It is becoming an increasingly rare event in the dance world for a major company to live up to its own hype, and Crystal Pite’s Kidd Pivot had quite a bar set before opening night of The Tempest Replica at the Joyce. And – almost unbelievably – expectations were met. Ms Pite managed to craft a completely engrossing and almost entirely narrative piece, replete with awe-inducing partnering, scenic surprises, and unparalleled performative prowess from a staggeringly talented cast of seven.

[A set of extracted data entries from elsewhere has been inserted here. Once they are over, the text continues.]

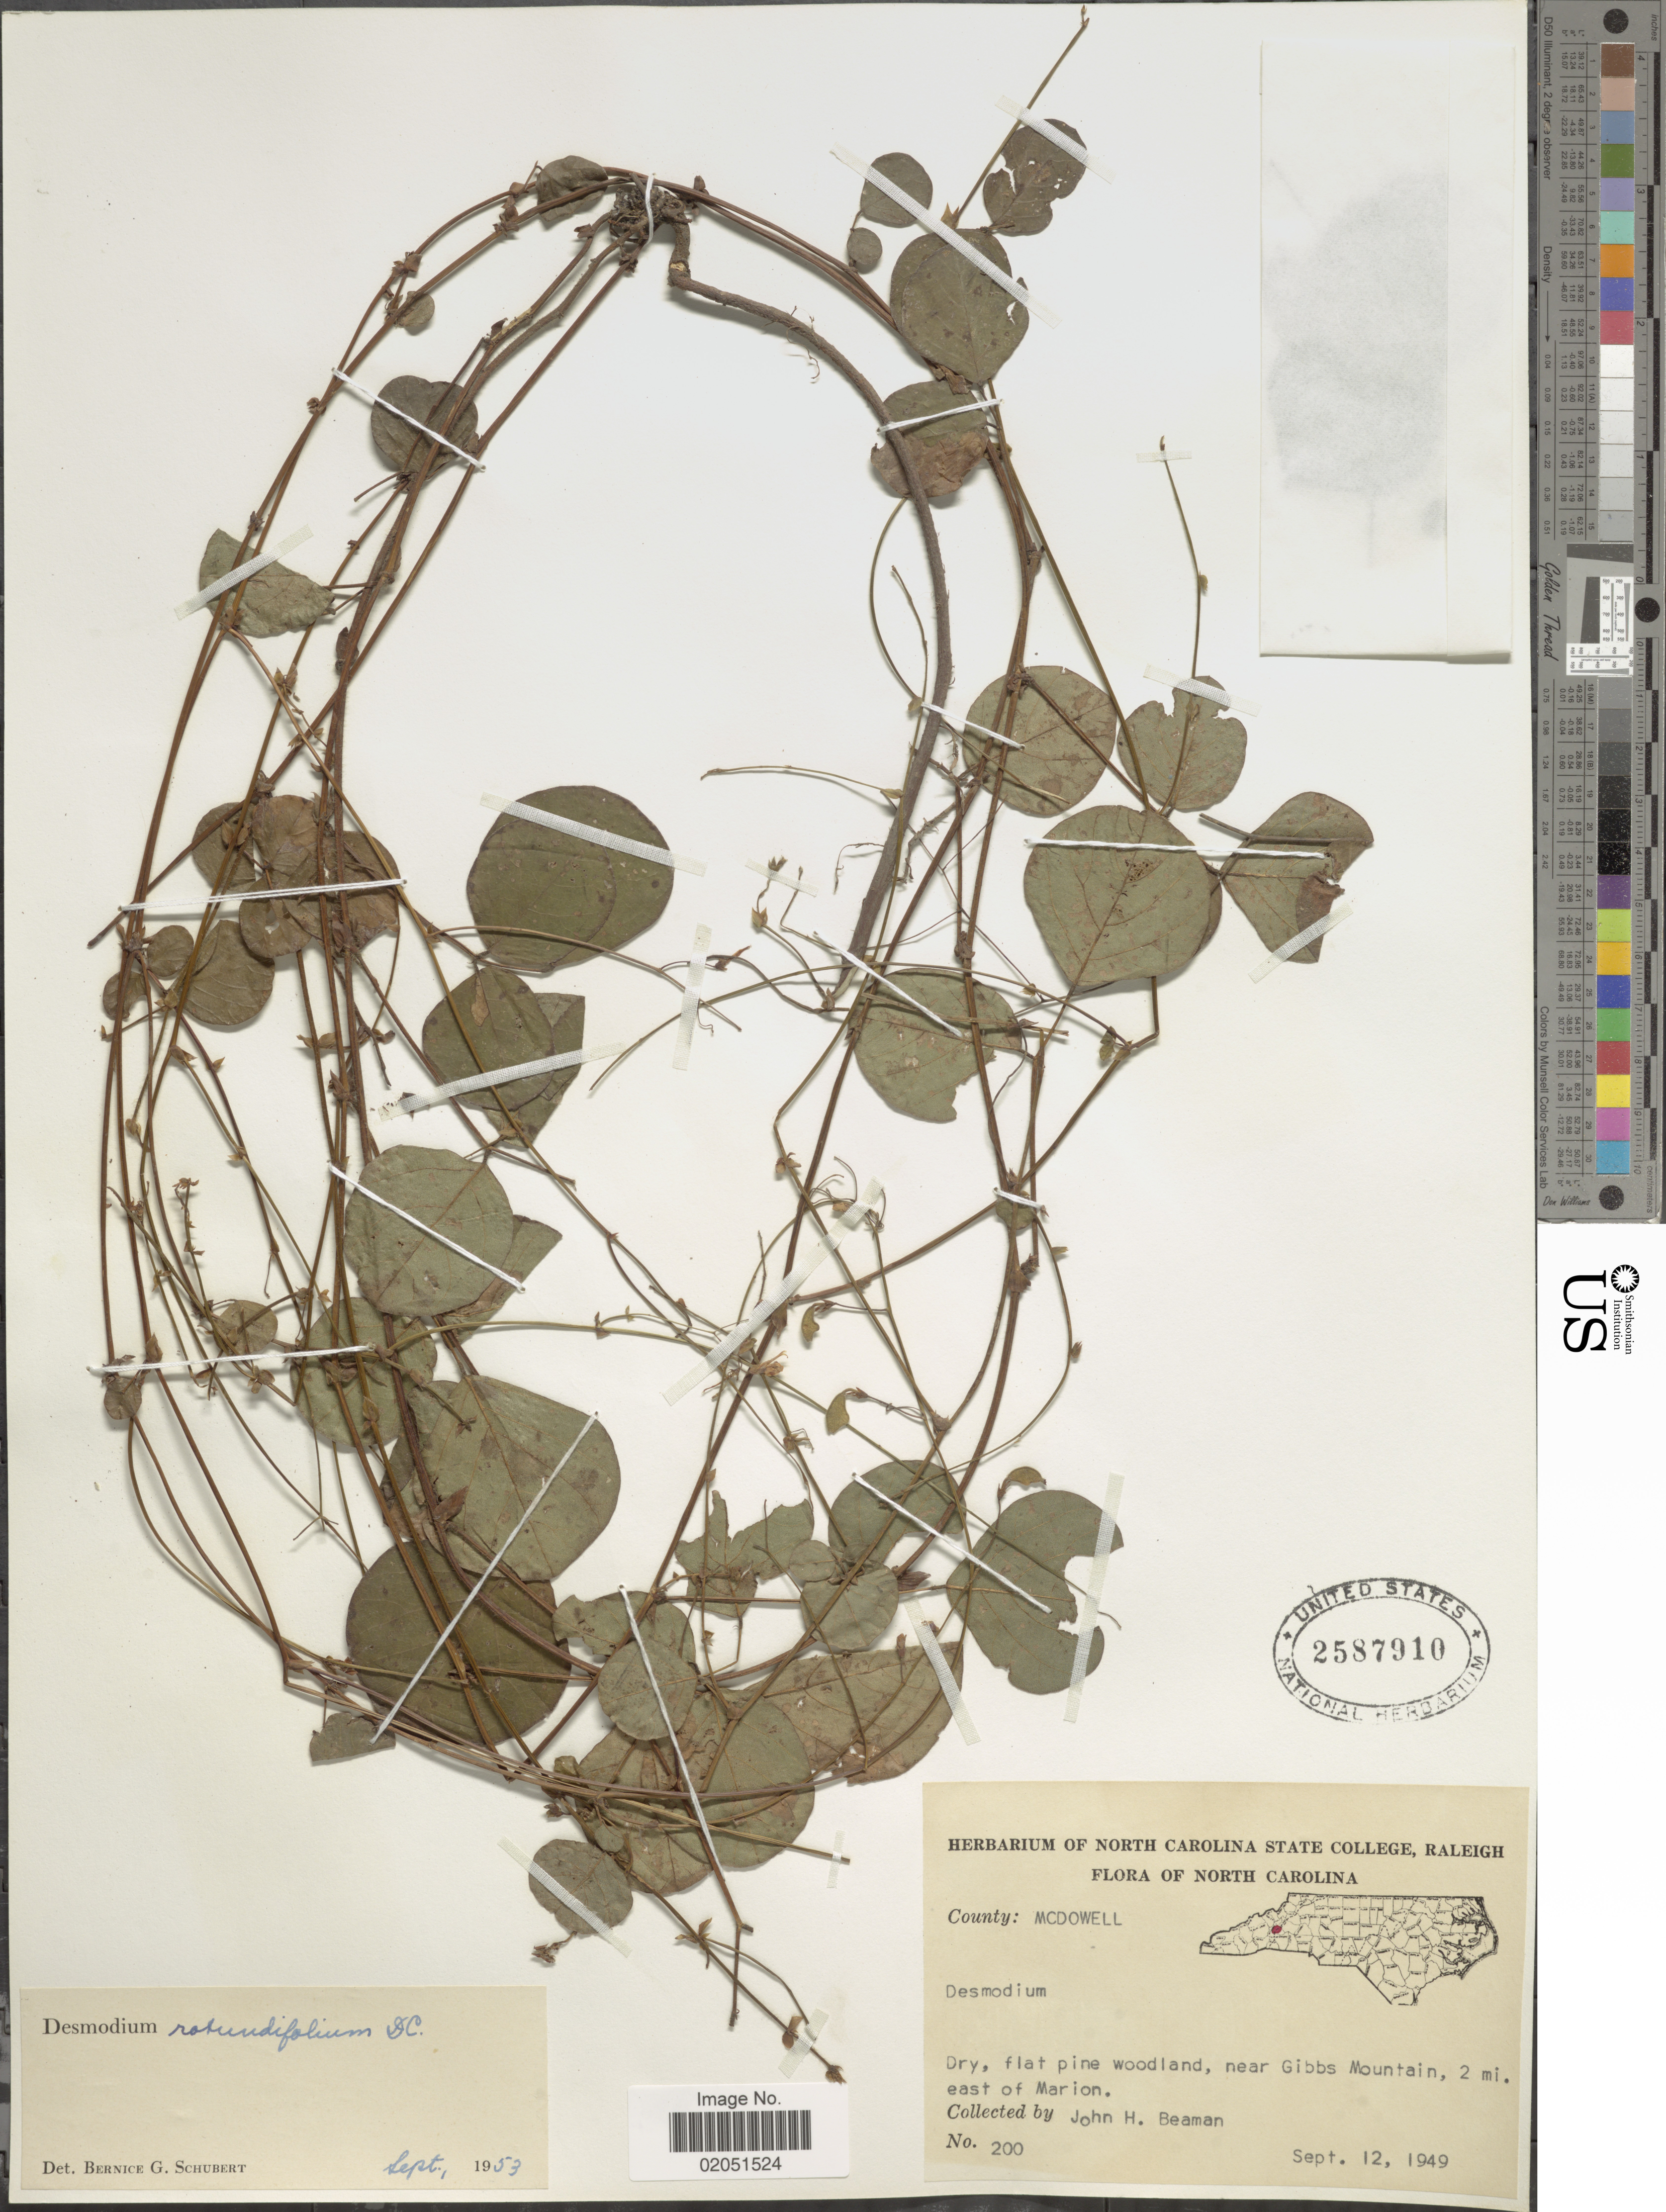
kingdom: Plantae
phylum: Tracheophyta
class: Magnoliopsida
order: Fabales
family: Fabaceae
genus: Desmodium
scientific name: Desmodium rotundifolium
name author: DC.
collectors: J. H. Beaman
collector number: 200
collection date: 1949-09-12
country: United States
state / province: North Carolina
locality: County: McDowell, near Gibbs Mountain, 2 mi. east of Marion.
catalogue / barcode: US 2587910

Ms Pite’s newest piece is a retelling of Shakespeare’s The Tempest, and it – like much of her work – is a mix of movement, text, and visual design. Throughout the first half of the piece (which runs without an intermission), it is clear that Eric Beauchesne’s Prospero is the storyteller in charge; all other characters (the “replicas”) are clothed entirely in white, all but Sandra Marín Garcia’s Ariel wearing white, face-covering helmets that look as if they belong on professional fencers. Beauchesne asks Garcia for a storm, and Garcia – in the single best moment of the piece – plucks the paper sailboat from his hand, crumples it, and shoves it into her mouth. Instantly, a thunderclap is heard and the stage is transformed to a very believable thunderstorm. Jay Gower Taylor’s set design and Robert Songergaard’s lighting design managed to produce thunder, lightning, wind, and even “rain” – clever gobos and projections.
As Beauchesne commandeers the other characters around the stage, a very dense narrative unfolds. But while such a commitment to sequence and character might prove detrimental in another choreographer’s hands, Pite succeeds by quickly introducing themes of revenge and obsession and then carefully developing them. The narrative becomes trickier to follow, yes, but the audience is instead treated to wonderfully syncopated movement and sublime partnering. It’s a fair trade.
I have only two complaints with this work: first, each of the character’s movement seems too similar. Each phrase is thickly populated, but the dynamic that Ms Pite adopts – an asymmetrical walk, an abundance of attitude-ish barrel turns – at first seems inventive but later repetitive. It becomes difficult to tell the characters apart by their movement alone; much of the movement vocabulary remains the same from character to character, with only their costumes to differentiate them. Audience members seemed to have a hard time keeping track of the male characters, especially: anger, explosive energy, and those beautiful barrel turns permeated every solo.